Chef de fil du design radical italien, emblème des années 80, fondateur du mouvement Memphis, beatnik, yogi et philosophe, Ettore Sottsass est au cœur d’une rétrospective d’envergure au Centre Pompidou. Jusqu’au 3 janvier 2022 cette exposition remarquable réunit plus de quatre cents de ses œuvres et retrace toute sa vie créative, en couleurs fortes et en géométries asymétriques. Si l’on connaît déjà le travail de l’artiste, ce périple chronologique est l’occasion de se replonger dans cet inventaire multicolore composé de matériaux à motifs organiques et cosmiques, de graphismes en tout genre, de design gai, pop et énergisant.
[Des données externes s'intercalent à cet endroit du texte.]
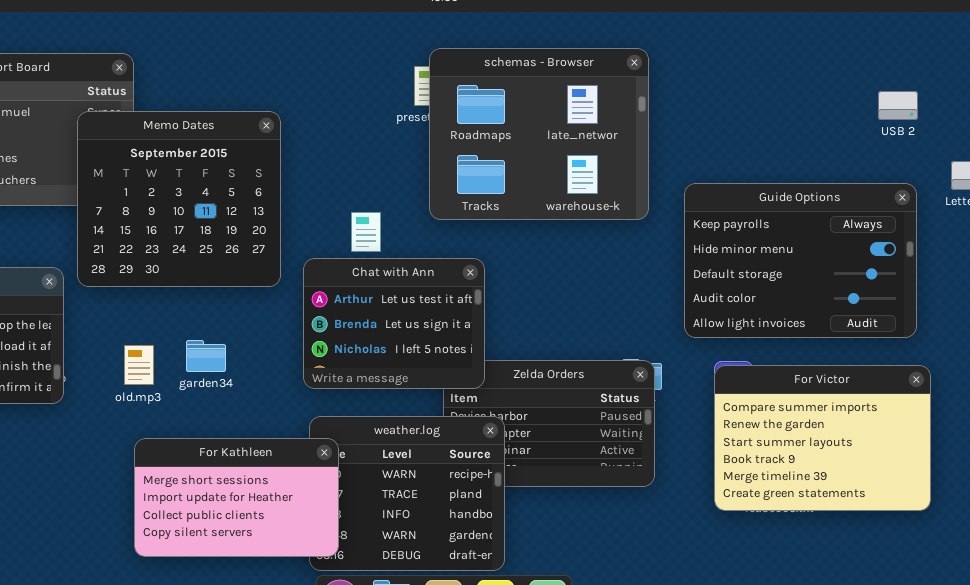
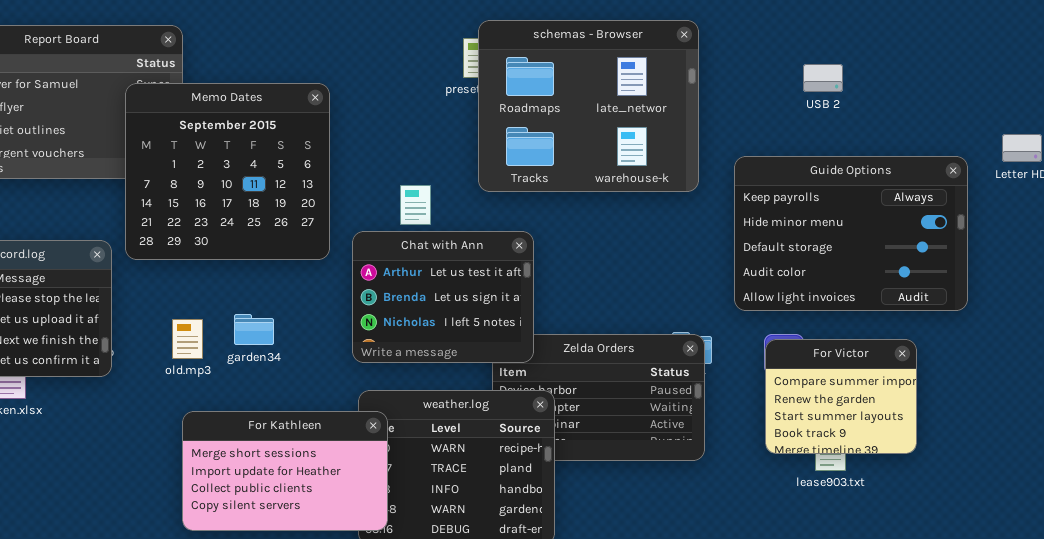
USB 2: [878,91,918,120] -> [803,64,843,92], moved
For Victor: [714,365,931,511] -> [765,339,917,454], resized

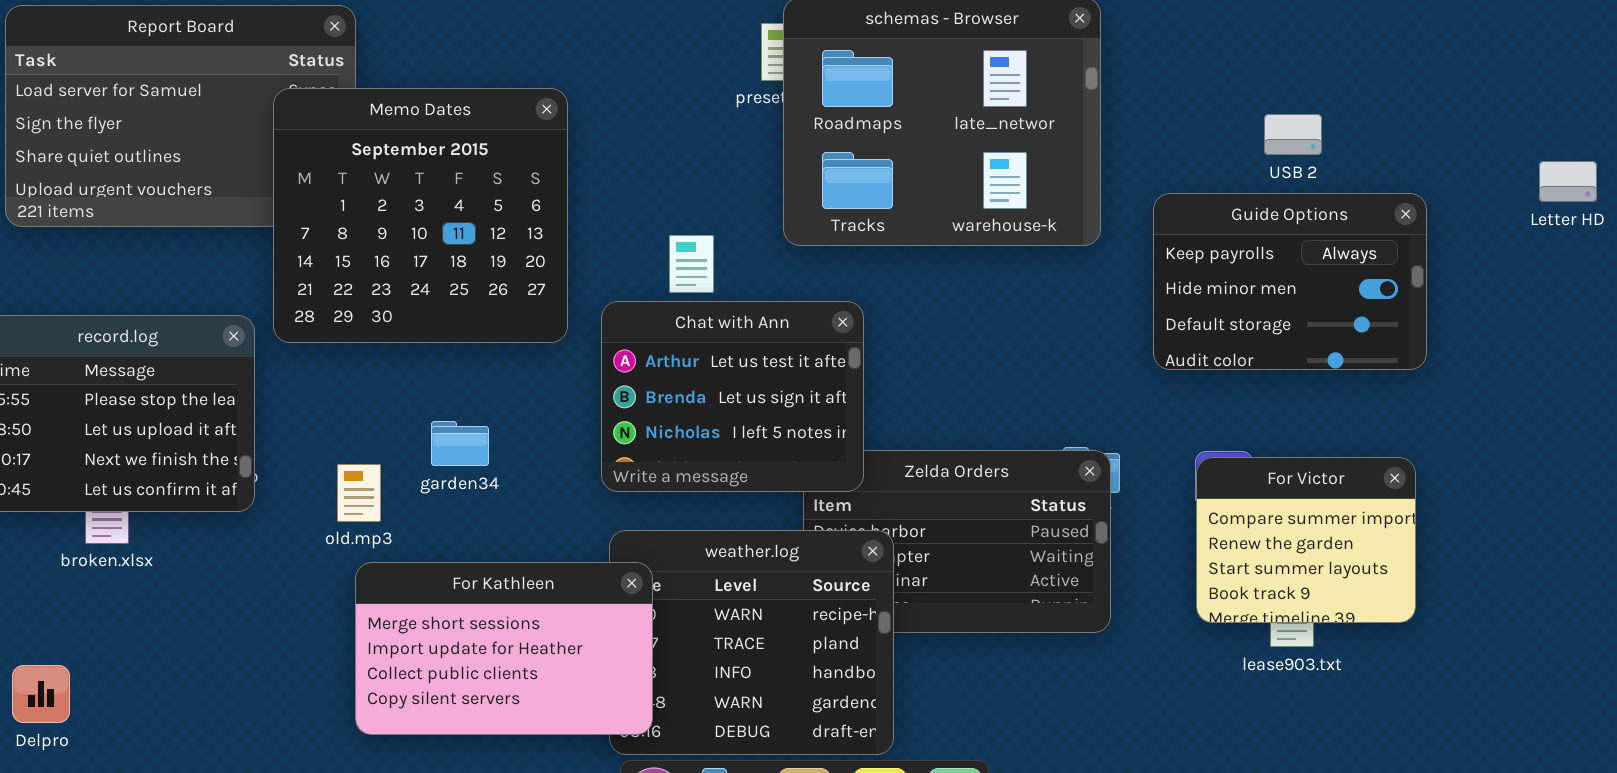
USB 2: [803,64,843,92] -> [1264,114,1322,155], moved
Guide Options: [734,156,968,311] -> [1153,193,1427,370], resized
old.mp3: [172,319,203,359] -> [337,464,381,522], moved

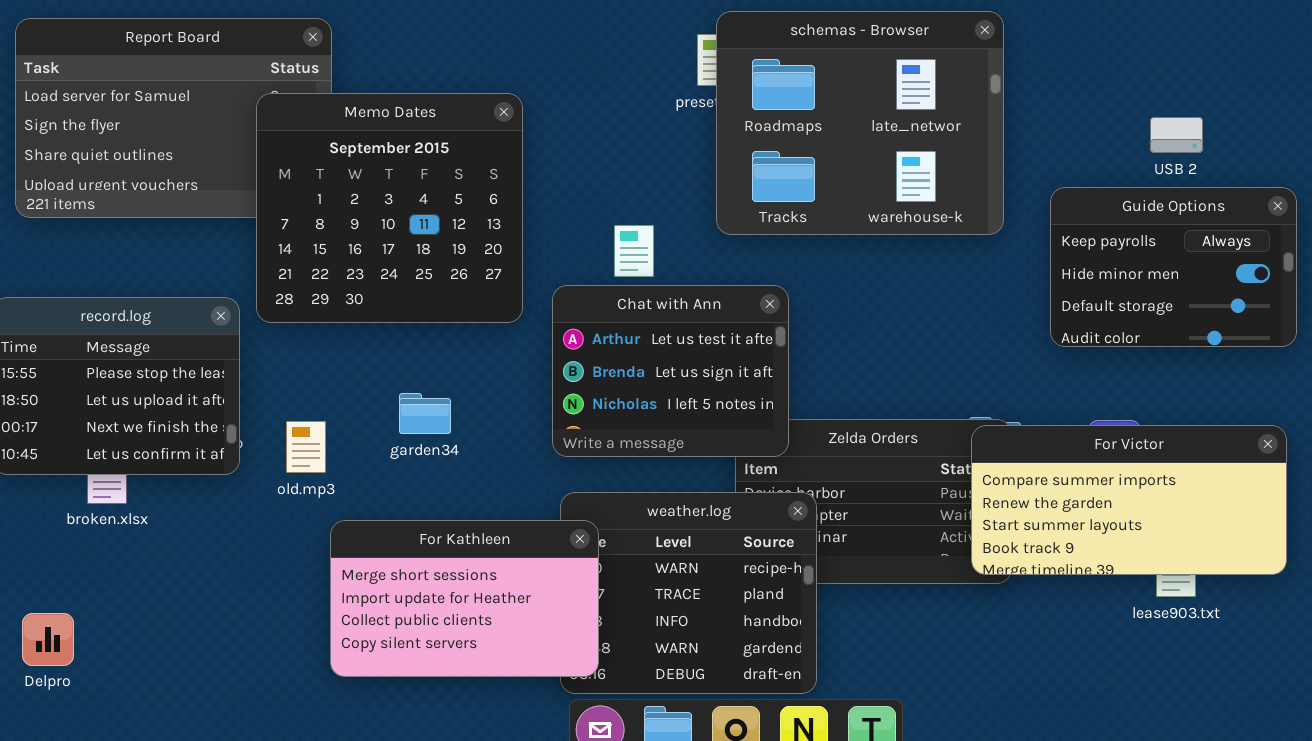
For Victor: [1196,457,1416,623] -> [971,425,1287,575], resized
old.mp3: [337,464,381,522] -> [286,421,326,473], moved

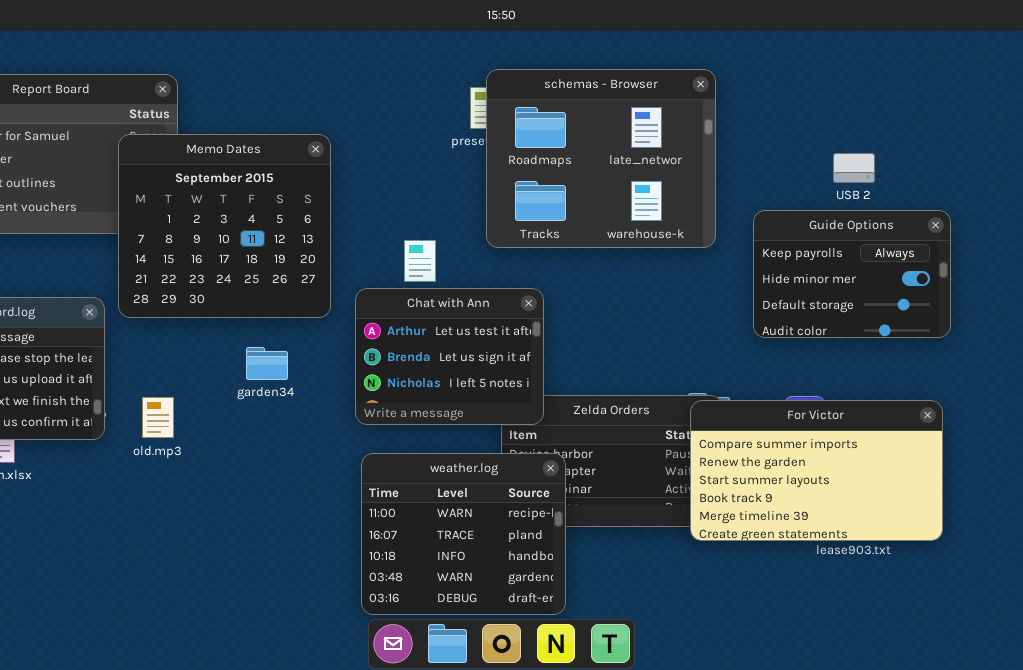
garden34: [399,393,451,434] -> [246,347,288,380], moved
For Victor: [971,425,1287,575] -> [690,400,943,541], resized
For Kathleen: [330,520,599,677] -> none, closed

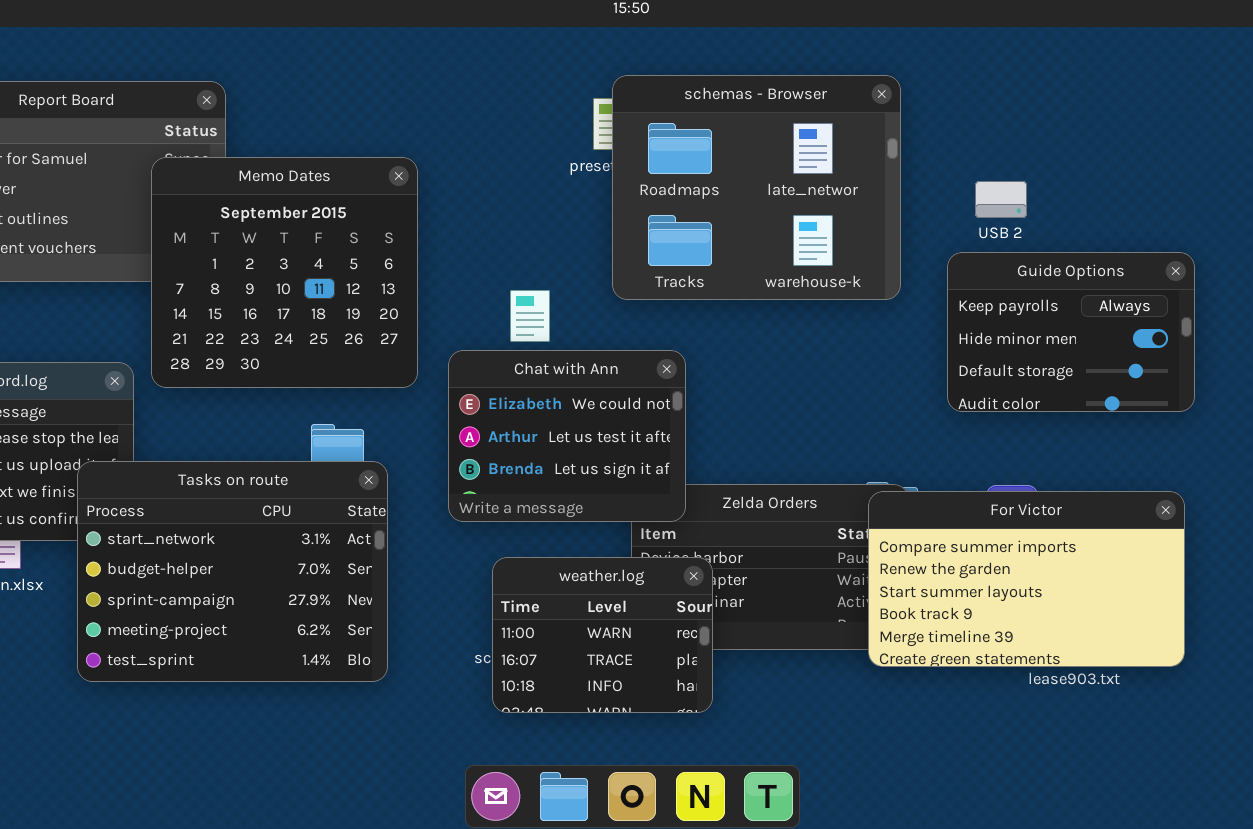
USB 2: [833,153,875,183] -> [975,181,1027,218], moved
Chat with Ann: [355,288,544,425] -> [448,350,686,522], scrolled up 1 row
Tasks on route: none -> [77,461,388,682], opened
weather.log: [361,453,566,615] -> [492,557,713,713], resized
Ces formes, qui marquèrent à jamais les années 80 et les designers du monde entier, s’affirment dans l’espace et dans l’environnement comme les réceptacles des “expériences émotionnelles” d’Ettore Sottsass. Dans des formes sévères et des matières épurées, on découvre une jeunesse marquée par le fascisme italien et sa rigidité froide. Plus loin, on devine le premier voyage en Inde en 1961. Une révélation pour l’artiste qui découvre là-bas que tous les gestes des orientaux sont des “actes cosmiques”, sacrés ou religieux. Il y apprend aussi que même les matériaux les plus pauvres sont soumis à des tensions magiques et peuvent ainsi devenir sources de raffinement. Ce voyage sera fondateur pour le designer. D’Inde il ramène en Italie de la couleur, des motifs, des matériaux et un engagement : celui de donner du sens à son travail.
Plus tard soigné en Californie pour une très grave maladie, il se lie d’amitié avec les membres de la Beat Generation et adhère à leurs concepts d’élargissement de la conscience et de révolution pacifique. À partir de là, les créations de Sottsass cherchent à soigner. À soigner la planète, comme lors de sa première exposition personnelle à Stockholm où il offre sa vision d’une nouvelle planète fraîche sans pollution ni corruption. Mais également à soigner les hommes et leurs consciences. Son rêve est d’organiser l’espace de manière à ce qu’il soit : “une drogue pour la conscience, un catalyseur de la libération du contrôle de la pensée”. Pour lui, il faut prendre conscience des microscopiques gestes du quotidien et réaliser à quel point certains objets nous aliènent, nous conditionnent à un état de satisfaction lié à la possession. Les formes, meubles ou sculptures de Sottsass cherchent, selon ses mots, à “rétablir notre relation au cosmos”, un enjeu avant-gardiste, engagé et positif qu’il est essentiel de rappeler dans notre société ultra-consommatrice.
Un objet, lorsqu’il est créé ou utilisé, devrait toujours apporter “de la fantaisie, de la surprise et de l’indépendance”.